I honestly know nothing about this game, I guess it must be good? Reviews outside of Japan were also generally good, and I'm guessing the Japanese's obsessive nature over things such as Dragon Quest and Monster Hunter probably just pushed this over the edge of perfection.
See that asterisk? That means I have something of special of note to say:
*Only the Xbox 360 version of Bayonetta was awarded a 40/40, the PlayStation 3 version received a 38.
Yes, you read that right. Two Famitsu reviewers gave the PS3 version a 9 and called it a "shame." Well, it really is a shame when a port has framerate problems, and it's a BIG shame when it's on a Sony system.
My only experience with Bayonetta is the demo on the Xbox 360, which was insane. I didn't have a clue what was going on most of the time but I appeared to be winning, so I went on. Unless I can play the game for free some day, I pretty much feel like I got the gist of it all.
Well, that's four 40/40 games in one year now, whatever happened to once in a blue moon's blue moon? Either way, I greatly enjoyed my time with New Super Mario Bros. Wii and while I don't think it's that good, I will respect their decision on this one.

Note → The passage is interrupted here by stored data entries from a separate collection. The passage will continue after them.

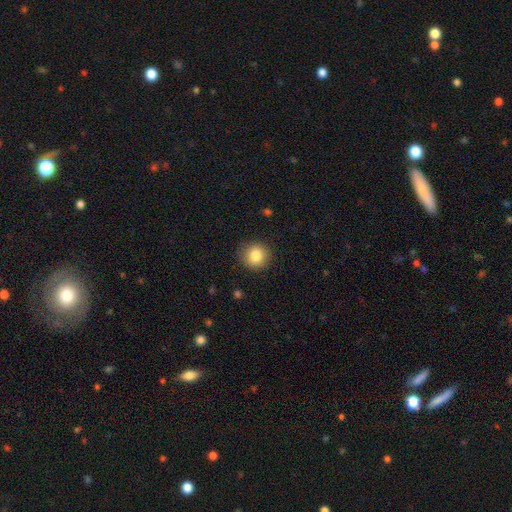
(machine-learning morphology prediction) A smooth galaxy with no disk features (84%) that is round (92%).

Vote fractions:
- Smooth or featured? smooth: 84% / star or artifact: 9% / featured or disk: 7%
- How rounded? round: 92% / in between: 7% / cigar-shaped: 1%
- Merging? none: 88% / minor disturbance: 8% / major disturbance: 2% / merger: 1%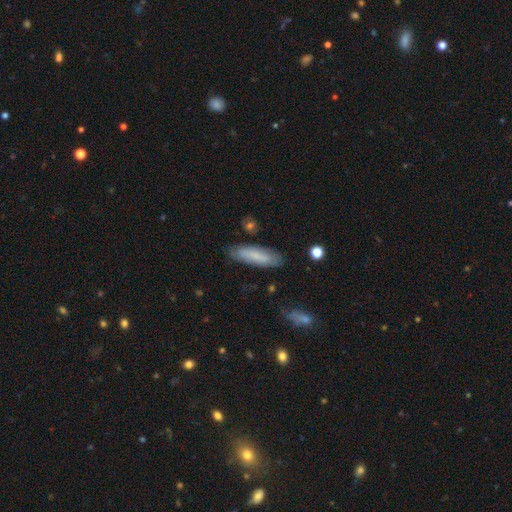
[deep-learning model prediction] smooth 71%, featured or disk 22%, star or artifact 7%. Down the decision tree: how rounded — cigar-shaped (59%); merging — none (81%).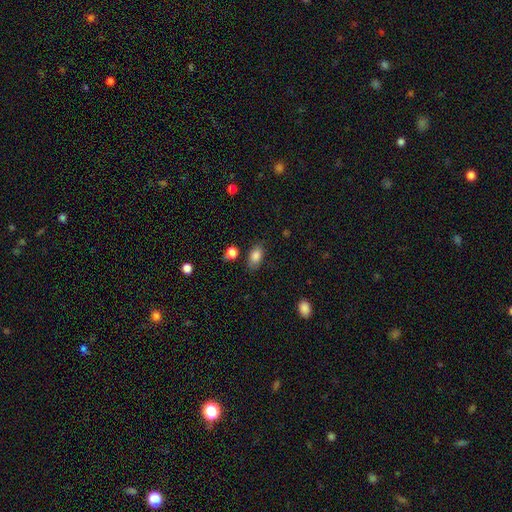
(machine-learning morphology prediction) A smooth galaxy with no disk features (84%) that is in between round and cigar-shaped (87%).

Vote fractions:
- Smooth or featured? smooth: 84% / star or artifact: 9% / featured or disk: 7%
- How rounded? in between: 87% / round: 9% / cigar-shaped: 3%
- Merging? none: 78% / minor disturbance: 15% / major disturbance: 4% / merger: 3%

I'll just state the obvious now: it seems like Famitsu is just doling out the big numbers to the big hyped games, like any other major reviewer does including IGN and Gamespot. What is most surprising is how they didn't start out like that. To me, this is a loss of integrity and I simply can not trust a Famitsu score anymore. Of course, there's one more game to go.
2010 wouldn't be complete without a perfect score from Famitsu, so they get it out of the way early with Kojima's latest entry in the Metal Gear Solid series. Peace Walker is a PSP-exclusive, much to the annoyance of non-PSP owners and fans of the series like me (hey, kind of like Dragon Quest IX on the DS). Questionably, Famitsu is actually featured as product placement in the game, but I like to think that people are honest and have good ethics so I'll give them the benefit of the doubt. Wait, didn't I just say in the last section they lost integrity?

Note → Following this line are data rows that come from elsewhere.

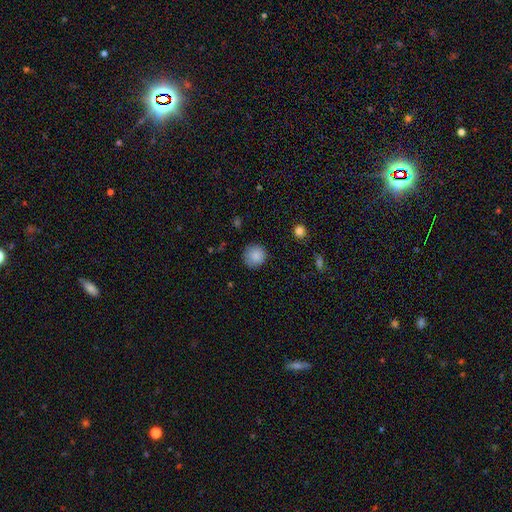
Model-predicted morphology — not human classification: The model was most divided on "merging": none: 85%, minor disturbance: 11%, major disturbance: 3%, merger: 1%. More confident: how rounded — round (92%); smooth or featured — smooth (87%).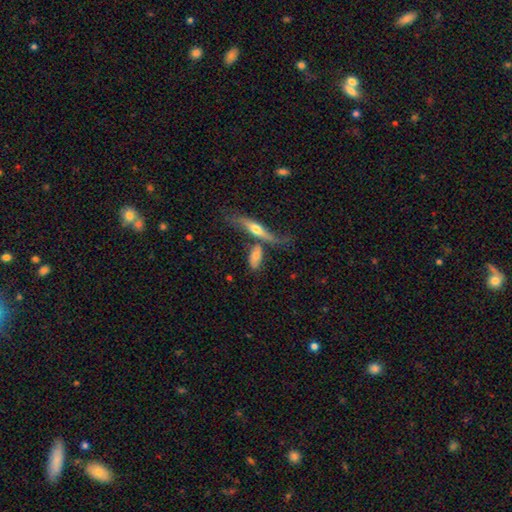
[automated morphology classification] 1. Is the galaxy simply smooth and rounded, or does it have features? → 60% smooth, 33% featured or disk, 8% star or artifact.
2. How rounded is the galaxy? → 74% in between, 21% cigar-shaped, 5% round.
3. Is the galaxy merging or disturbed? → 41% merger, 36% none, 13% minor disturbance, 10% major disturbance.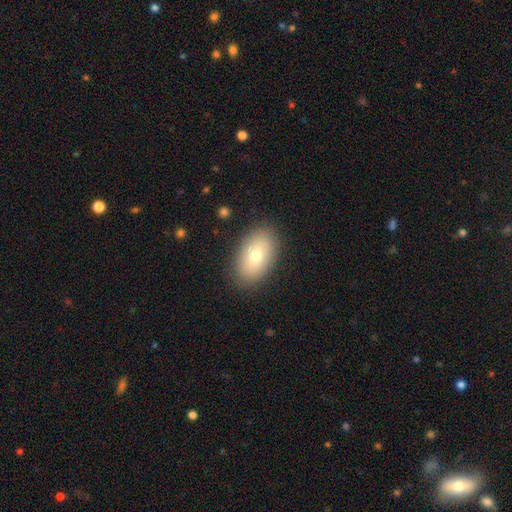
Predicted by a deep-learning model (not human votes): A smooth galaxy with no disk features (74%) that is in between round and cigar-shaped (92%). Merging: none (87%).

I'm not going to go as far to say that Famitsu simply can't be trusted anymore like some publications are doing, but the perfect score has definitely been watered down beyond repair. No more should gamers be in awe when a game receives a 40 out of 40, which is unfortunate. Famitsu's perfect scores used to stand for something, especially when they were awarded so rarely, but now it has all been muddled. Keeping your review style consistent can be exceptionally difficult over the course of many years, but it should have been their focus all along.